A associação de uma variante genética a um desfecho depende do conhecimento da história laboratorial e clínica das pessoas que terão seus genomas sequenciados e esse conhecimento é bastante mais complexo do que o processo automatizado do sequenciamento e mesmo do que a identificação das variantes genéticas. Ele depende de estudos epidemiológicos de longo prazo (estudos de coorte), nos quais uma população tem seu estado de saúde acompanhado em condições de controle rigoroso. Portanto, a maior virtude científica da pesquisa anunciada é associar uma ou mais variantes genéticas a um ou mais desfechos laboratoriais ou clínicos. E a expressão tecnológica dessa associação é a possibilidade dessas associações transformarem-se em alvos para o desenvolvimento de medicamentos que possam atuar sobre essas variantes e, consequentemente, sobre as doenças a que estão associadas.

A experiência brasileira com estudos de coorte é, hoje em dia, bastante rica. Há estudos importantes em curso em Pelotas (os de maior duração), em Minas, em São Paulo, no Rio de Janeiro e na Bahia. O estudo que está sendo anunciado ancora-se em uma coorte chamada Estudo Longitudinal de Saúde dos Adultos (Elsa), que teve início mais ou menos na mesma ocasião em que Lygia esteve participando de pesquisas com células-tronco. Foi inaugurado em 2008 e vem sendo desde então apoiado pelo mesmo Decit/MS. Ele é um estudo multicêntrico com braços no Rio Grande do Sul, São Paulo, Rio de Janeiro, Minas Gerais, Espírito Santo e Bahia. A população acompanhada (cerca de 15 mil pessoas) é composta por adultos servidores públicos de universidades e institutos de pesquisa nesses seis estados.

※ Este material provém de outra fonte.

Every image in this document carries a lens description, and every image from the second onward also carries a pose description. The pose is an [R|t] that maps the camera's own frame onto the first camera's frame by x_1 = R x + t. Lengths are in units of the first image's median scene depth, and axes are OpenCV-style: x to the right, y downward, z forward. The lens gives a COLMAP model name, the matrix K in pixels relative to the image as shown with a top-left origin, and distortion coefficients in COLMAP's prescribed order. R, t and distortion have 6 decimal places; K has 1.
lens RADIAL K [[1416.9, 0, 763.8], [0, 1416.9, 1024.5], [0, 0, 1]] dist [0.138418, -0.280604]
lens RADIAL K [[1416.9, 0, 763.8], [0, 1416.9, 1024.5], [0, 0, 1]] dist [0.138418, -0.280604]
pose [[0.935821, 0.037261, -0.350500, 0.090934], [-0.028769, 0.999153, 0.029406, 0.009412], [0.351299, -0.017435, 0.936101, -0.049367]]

Apesar do permanente apoio do MS ao Elsa, há alguns anos o projeto vem passando por algumas dificuldades de financiamento, em virtude dos cortes orçamentários federais. É de se esperar que esse novo projeto liderado por Lygia Pereira, dada a visibilidade que a genômica tem hoje dia, sirva para reforçar o apoio ao Elsa, sem o qual a genômica não alcançaria seus objetivos mais importantes.

*Reinaldo Guimarães é vice-presidente da Abrasco e pesquisador do Núcleo de Bioética e Ética Aplicada da UFRJ.